Debugging your Clarion APP with DebugView (Clarion 6.3)

Sometimes I wonder if everything in my programs run as I planned it. One easy way to follow-up what the EXE is just performing is to put a MESSAGE() or a STOP() in the source with some meaningful text. That way I can see whether a variable has got the right value or not
But that is a quite pedestrian and, I have to confess, rather clumsy way to "debug" a program.
With the help from the guys on the Clarion-Chat on Skype, namely Mark Goldberg and Olivier Cretey, I found a very easy way to improve my debugging.

First of all, you need a Third-Party-Tool called DebugView. It was written by Mark Russinovich and Bryce Cogswell, who distributed their tools under the label SysInternals for free. These guys were so smart that Microsoft finally hired them. Mark and Bryce agreed with Microsoft that their toolbox is continued and remains free! You can get the entire toolbox from this website which then redirects you to Microsofts TechNet. Go there and pick DebugView (its under "Miscellanous Utilities") or better get the entire Sysinternals Suite and install it on your machine!

Back to Clarion, your first step is to open Global Properties -> Embeds and insert this into your Global Map:

    dbgView(String DebugString)
The next step is to put the following into an embed in Program Procedures:

Clarion for Windows v6.0 to present

dbgView Procedure(String DebugString)  
DB  CString(SIZE(DebugString)+1)  ! define a variable that has the same size as the parameter we receive plus 1 character 
  DB = DebugString

Clarion for Windows v2.0 to present

dbgView Procedure(String DebugString)  
DB  &CSTRING  ! define a variable that has the same size as the parameter we receive plus 1 character 
  DB &= NEW CSTRING( SIZE(DebugString) + 1)
  DB = DebugString
Now you can use DebugView to watch right into your EXE using this new function dbgView()!

How to do that?

It is as simple as this: put that dbgView() with a somewhat meaningful text somewhere in your code - with a questionmark in front of it.

? dbgView('The LOOP starts in the very next line')
        IF somecondition THEN
? dbgView('somecondition found, Break should happen now')		
? dbgView('The LOOP has just finished at Record-No. ' & i)
You will now see the messages in your dbgView()-statements being displayed in the DebugView window.

Note the red colour of the questionmarks. This means, that they are in the first column of the source code.
When you do a final compile of your EXE with DEBUG OFF, then all source that begins with a questionmark will be omitted.

If you get too many information listed in DebugView, you may use a filter based on a string in the output. If you like, you could modify the DEBUG procedure by enhancing a prefix into the output.
   DB = 'MyExe: ' & DebugString

But in this case you also need to modify the length of DB
DB CString(SIZE(DebugString)+1+7) - because 'MyExe: ' needs these 7 extra characters. Otherwise your output in DebugView would miss the last 7 characters.

Now turn on the filter to include only output that holds "MyExe" you will see only those messages that are sent from your program.

Thats all! Add salt and pepper as you like....

You can download the sample source (Clarion 6.3 EE). This page was made on 16.05.2011.

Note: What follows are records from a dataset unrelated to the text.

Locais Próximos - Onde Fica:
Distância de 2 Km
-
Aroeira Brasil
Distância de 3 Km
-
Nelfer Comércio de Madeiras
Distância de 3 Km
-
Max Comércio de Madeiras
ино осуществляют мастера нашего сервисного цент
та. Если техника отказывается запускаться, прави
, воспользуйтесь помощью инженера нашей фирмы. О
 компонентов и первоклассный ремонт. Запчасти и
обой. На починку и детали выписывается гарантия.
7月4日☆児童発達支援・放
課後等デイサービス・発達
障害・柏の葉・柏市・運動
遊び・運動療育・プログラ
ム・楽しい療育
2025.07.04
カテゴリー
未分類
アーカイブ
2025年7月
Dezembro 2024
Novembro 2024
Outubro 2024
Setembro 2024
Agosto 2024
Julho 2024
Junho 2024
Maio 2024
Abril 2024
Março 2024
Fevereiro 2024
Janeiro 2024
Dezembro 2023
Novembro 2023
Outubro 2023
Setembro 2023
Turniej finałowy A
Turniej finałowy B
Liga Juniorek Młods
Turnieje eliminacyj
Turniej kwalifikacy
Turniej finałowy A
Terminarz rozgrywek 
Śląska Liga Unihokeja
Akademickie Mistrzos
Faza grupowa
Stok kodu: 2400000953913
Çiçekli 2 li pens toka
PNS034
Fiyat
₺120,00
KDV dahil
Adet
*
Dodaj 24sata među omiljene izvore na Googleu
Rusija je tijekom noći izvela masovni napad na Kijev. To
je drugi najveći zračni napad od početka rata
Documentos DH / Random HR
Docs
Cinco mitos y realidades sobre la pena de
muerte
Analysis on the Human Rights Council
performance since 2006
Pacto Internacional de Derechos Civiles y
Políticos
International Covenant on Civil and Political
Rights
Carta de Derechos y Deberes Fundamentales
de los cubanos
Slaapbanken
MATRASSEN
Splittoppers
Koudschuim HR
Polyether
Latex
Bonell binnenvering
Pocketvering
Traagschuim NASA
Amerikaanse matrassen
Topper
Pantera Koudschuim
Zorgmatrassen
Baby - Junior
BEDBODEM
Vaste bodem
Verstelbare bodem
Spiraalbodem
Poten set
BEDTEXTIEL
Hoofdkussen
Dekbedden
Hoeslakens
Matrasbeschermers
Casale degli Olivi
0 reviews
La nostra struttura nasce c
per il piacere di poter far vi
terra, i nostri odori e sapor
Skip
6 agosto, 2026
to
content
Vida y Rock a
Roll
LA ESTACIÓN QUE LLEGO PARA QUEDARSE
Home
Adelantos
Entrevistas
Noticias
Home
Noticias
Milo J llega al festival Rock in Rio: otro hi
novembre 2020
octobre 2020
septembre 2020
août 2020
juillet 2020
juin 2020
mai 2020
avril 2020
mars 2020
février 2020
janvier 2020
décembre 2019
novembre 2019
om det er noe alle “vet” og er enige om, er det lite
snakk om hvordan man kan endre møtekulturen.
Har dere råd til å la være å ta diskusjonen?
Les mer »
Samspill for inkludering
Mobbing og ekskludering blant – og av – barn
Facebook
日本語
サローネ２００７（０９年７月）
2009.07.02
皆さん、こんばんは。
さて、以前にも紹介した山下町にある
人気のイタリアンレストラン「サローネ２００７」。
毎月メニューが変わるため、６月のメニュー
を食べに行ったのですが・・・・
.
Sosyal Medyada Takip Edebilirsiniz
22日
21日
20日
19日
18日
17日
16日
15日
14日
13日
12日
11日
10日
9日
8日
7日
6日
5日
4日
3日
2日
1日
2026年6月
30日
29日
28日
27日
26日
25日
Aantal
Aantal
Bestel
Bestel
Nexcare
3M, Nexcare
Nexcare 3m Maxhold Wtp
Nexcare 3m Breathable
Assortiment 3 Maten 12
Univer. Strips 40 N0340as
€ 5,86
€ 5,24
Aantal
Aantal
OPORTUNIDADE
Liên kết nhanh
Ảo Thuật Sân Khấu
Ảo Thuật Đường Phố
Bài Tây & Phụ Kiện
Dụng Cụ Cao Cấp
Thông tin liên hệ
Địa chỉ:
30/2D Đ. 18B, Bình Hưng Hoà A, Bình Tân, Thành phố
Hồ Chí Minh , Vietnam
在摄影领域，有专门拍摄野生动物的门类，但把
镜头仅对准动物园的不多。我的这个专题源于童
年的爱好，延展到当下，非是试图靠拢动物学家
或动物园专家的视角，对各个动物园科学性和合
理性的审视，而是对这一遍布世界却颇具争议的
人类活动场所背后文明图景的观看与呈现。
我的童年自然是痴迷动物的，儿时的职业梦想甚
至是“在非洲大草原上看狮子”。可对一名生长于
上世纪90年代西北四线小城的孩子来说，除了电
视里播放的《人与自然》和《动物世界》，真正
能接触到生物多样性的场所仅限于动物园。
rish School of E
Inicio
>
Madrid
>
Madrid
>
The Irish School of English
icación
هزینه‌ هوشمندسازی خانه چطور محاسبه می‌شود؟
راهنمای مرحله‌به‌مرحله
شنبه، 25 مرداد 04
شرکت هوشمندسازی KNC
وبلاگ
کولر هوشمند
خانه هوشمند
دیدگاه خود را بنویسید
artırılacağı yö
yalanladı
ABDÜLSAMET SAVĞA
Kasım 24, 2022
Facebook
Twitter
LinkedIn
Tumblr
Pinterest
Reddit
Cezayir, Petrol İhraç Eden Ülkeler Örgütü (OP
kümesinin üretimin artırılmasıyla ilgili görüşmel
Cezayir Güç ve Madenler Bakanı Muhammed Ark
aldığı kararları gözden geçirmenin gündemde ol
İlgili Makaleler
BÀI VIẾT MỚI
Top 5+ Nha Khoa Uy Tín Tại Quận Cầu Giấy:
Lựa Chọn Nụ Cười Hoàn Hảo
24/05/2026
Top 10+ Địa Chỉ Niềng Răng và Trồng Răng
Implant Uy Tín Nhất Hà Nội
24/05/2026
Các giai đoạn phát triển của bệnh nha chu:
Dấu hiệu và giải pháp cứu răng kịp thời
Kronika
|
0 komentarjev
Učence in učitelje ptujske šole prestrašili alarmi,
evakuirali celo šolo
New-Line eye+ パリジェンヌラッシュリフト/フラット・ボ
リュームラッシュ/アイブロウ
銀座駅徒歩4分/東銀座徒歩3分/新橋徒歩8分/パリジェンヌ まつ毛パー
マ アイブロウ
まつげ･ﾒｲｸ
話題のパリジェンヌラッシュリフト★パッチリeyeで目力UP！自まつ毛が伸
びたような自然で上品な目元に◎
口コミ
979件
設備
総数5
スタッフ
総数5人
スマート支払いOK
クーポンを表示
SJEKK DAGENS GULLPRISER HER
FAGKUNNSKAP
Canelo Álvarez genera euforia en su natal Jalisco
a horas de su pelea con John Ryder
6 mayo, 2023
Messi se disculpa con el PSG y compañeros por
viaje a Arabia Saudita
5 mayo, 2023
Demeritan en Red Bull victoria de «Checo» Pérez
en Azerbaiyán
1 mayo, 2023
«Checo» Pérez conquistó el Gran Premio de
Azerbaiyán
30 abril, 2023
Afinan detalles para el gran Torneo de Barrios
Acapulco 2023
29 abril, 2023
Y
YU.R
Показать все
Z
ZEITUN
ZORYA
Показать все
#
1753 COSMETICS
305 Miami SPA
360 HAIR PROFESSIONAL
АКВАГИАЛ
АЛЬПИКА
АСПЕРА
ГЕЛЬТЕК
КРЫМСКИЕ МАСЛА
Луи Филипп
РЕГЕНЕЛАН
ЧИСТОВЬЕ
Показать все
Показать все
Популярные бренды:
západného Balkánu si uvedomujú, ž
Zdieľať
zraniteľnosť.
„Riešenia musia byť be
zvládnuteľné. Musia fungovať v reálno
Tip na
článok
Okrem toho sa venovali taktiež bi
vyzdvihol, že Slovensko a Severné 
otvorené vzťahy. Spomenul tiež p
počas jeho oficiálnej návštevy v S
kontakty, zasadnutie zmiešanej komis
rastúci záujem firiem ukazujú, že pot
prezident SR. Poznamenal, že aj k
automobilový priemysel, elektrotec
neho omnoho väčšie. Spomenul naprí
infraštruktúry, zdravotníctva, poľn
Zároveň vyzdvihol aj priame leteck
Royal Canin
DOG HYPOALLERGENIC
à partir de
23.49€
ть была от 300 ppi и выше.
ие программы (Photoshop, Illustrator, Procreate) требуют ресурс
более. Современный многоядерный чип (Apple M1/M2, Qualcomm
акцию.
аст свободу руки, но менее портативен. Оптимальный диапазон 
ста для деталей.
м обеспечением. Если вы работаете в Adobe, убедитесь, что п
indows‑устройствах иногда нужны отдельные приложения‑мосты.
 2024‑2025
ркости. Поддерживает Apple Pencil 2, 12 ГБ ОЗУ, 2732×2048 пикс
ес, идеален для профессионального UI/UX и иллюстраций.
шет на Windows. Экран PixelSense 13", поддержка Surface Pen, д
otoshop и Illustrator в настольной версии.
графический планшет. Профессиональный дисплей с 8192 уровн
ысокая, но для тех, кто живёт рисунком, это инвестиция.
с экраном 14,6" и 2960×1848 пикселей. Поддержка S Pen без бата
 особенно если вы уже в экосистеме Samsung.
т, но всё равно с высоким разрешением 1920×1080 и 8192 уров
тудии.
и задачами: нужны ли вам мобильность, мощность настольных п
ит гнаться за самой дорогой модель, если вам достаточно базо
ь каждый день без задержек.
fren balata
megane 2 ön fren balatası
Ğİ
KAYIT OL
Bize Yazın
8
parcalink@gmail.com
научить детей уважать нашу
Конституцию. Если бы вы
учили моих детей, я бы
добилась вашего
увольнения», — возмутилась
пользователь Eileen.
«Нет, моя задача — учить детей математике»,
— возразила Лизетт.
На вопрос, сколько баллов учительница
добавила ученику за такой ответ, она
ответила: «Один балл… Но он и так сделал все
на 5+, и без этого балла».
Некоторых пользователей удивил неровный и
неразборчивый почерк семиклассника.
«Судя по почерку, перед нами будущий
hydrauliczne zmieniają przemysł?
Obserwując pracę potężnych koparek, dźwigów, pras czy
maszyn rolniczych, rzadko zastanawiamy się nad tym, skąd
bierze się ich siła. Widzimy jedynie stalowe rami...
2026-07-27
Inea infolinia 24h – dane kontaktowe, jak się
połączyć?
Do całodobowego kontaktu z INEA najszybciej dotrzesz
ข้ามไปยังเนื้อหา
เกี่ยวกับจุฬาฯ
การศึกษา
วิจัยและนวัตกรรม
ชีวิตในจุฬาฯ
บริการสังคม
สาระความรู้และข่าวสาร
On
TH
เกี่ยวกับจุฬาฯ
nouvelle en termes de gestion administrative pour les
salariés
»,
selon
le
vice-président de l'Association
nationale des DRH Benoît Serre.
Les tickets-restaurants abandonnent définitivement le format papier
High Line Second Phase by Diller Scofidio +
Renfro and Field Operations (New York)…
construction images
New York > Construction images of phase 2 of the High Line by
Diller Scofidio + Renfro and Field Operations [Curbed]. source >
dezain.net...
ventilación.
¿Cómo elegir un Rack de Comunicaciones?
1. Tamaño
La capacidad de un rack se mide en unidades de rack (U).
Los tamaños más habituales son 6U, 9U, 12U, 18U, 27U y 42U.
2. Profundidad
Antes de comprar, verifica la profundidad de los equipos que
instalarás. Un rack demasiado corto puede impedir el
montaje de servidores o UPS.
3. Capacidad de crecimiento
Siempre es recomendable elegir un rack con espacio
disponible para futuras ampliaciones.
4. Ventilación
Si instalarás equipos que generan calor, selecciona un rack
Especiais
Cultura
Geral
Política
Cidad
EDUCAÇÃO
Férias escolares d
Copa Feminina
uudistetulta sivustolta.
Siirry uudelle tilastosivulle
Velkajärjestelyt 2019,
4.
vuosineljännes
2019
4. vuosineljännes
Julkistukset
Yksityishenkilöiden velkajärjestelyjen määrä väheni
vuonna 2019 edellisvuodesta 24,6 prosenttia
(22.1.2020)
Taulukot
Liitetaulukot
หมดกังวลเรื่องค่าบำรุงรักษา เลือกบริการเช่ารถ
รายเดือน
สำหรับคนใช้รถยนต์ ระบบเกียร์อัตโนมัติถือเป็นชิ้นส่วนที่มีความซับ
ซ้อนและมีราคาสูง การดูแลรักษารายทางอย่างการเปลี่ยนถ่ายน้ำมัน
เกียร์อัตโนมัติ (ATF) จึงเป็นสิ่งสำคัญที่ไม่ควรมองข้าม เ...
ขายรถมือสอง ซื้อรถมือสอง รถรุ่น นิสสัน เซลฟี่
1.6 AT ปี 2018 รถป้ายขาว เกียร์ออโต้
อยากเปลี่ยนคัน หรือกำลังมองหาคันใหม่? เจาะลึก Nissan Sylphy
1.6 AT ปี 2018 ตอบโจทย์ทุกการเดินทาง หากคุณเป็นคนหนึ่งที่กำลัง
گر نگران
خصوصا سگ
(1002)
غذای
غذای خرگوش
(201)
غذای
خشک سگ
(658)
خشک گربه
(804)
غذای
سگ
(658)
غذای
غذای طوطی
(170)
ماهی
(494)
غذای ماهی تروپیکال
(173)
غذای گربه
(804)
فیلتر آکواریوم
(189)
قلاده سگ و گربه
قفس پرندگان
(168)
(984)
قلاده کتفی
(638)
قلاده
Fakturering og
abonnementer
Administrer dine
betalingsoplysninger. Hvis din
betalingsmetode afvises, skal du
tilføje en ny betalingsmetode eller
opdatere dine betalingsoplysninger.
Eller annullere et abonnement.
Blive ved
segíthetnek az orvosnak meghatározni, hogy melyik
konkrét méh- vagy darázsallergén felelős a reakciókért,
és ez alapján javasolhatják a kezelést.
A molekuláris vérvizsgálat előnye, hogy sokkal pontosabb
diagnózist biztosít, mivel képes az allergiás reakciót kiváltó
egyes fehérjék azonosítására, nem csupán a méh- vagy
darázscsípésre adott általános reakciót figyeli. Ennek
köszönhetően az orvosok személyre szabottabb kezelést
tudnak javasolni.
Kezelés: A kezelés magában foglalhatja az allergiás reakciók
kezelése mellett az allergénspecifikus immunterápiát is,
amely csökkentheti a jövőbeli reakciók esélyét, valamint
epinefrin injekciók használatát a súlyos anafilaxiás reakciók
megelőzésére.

DebugView works well with Clarion 5.5 also.

To make it even easier, the Clarion-style, here is a template that includes the source for you.
However, when you are new to Clarion, please set up a test application before, where you add the source manually. Then you might inspect the template source itself. Just to understand, what happens under the hood.
The template:

If you are new to Clarion, use following steps to add the template to your IDE (Clarion 10 or higher):
Extract the template from the ZIP to the directory, where all 3rd-Party templates are located.
in my case it is


Now open your IDE and go this path:
Main Menu => Extras => Edit Template Registry
Now click on "Register" and point to this directory, where the template sits.
When you create a new APP, you then simply add this DebugView-source via insert on "Global Extensions". Select wodbgview from the list. You can jump there by pressing the "w" or just by jumping to the very end.
Now you can use dbgview() in you APP.
In case you want to use it only on your development machine, but disable any Debug-output at your customers, you may use the global variable Global:DebugON, to toggle between 1 or TRUE and 0 or FALSE.
Set this variable based on a condition, like
IF EXISTS('drive:\path\yourProject.APP') THEN
    Global:DebugON = TRUE
    Global:DebugON = FALSE
or shorter
Global:DebugON = CHOOSE(EXISTS('drive:\path\yourProject.APP'), TRUE, FALSE)
Please note, this variable is not in the original source at the top of this page. I added it for the template. So, inspect the template and you will find it.

Page updated on 04. Nov. 2019

Dave Schwartz: "Well, I would say that this was a few minutes very well spent. 'DebugView' was just the leg up I needed in getting started."